Additionally, here’s a peek at how Edelman, AXA and HPE are approaching wellness programs right now.
6. How to preempt workplace stressors.
Instead of taking a reactive approach toward employees’ mental health, employees can (and should) do more to prevent stress from building to a boiling point.
MIT Sloan Management Review recommends the following the “sieve model” of addressing mental health issues:
The piece also suggests taking concrete steps to help workers, including:
- Model wellness and balance for your team.
- Monitor workloads.
- Introduce a bookend to each working day.
- Revisit your company’s values and working culture.
- Actively listen to your employees.
- Embed wellness in the employee review process.
The piece concludes with this exhortation:
“As vaccinations become more available and some companies plan for their office returns, some people are starting to see the light at the end of the tunnel. But even in the best-case scenario, the pandemic will have left countless employees with mental health scars. Those scars require swift action and a profound but strategic rethinking of mental health support and how to create the right structures at the organizational level — now and in the post-pandemic future.”
7. The bottom-line value of bolstering employee well-being.
Aon’s 2021 Global Wellbeing Survey confirms that workplace wellness programs can bolster productivity, retention and profitability.
Aon’s data found: “When organizations improve employee well-being performance by 4%, they see a 1% increase in company profit and a 1% decrease in employee turnover.”
Aon also found that 82% of companies say employee well-being is “important,” though only “55% have a well-being strategy in place and just 24% fully integrate well-being into their business and talent strategy.”
8. 30 ways to help workers manage stress.
Tech Target lists a slew of tactics to help employees strike a healthier work/life balance, including:
- Set hours for email correspondence.
- Pony up for a home office budget.
- Provide discounts for meal prep services.
- Offer standing desk discounts.
- Try companywide gratitude challenges.
9. Pursuing more substantive financial wellness efforts.
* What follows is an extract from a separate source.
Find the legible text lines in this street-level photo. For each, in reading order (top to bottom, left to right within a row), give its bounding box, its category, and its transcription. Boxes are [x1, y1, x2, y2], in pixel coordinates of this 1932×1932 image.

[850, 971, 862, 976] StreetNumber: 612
CNBC has published a piece on the evolving role employers can play in their employees’ financial well-being. The takeaway? Employees need, deserve and expect, more direct support that goes beyond 401k’s and retirement plans.
The piece says employees are asking for “assistance with budgeting, emergency savings, debt management and financial planning programs,” though it’s crucial to tailor your program to suit your unique workers’ needs and preferences.
“Yet each company should listen to their employees and customize a program that suits their needs, said Lamm. In addition to basic financial principles, employers have also helped with identity theft, paying employees’ student loans and paying for advanced degrees.”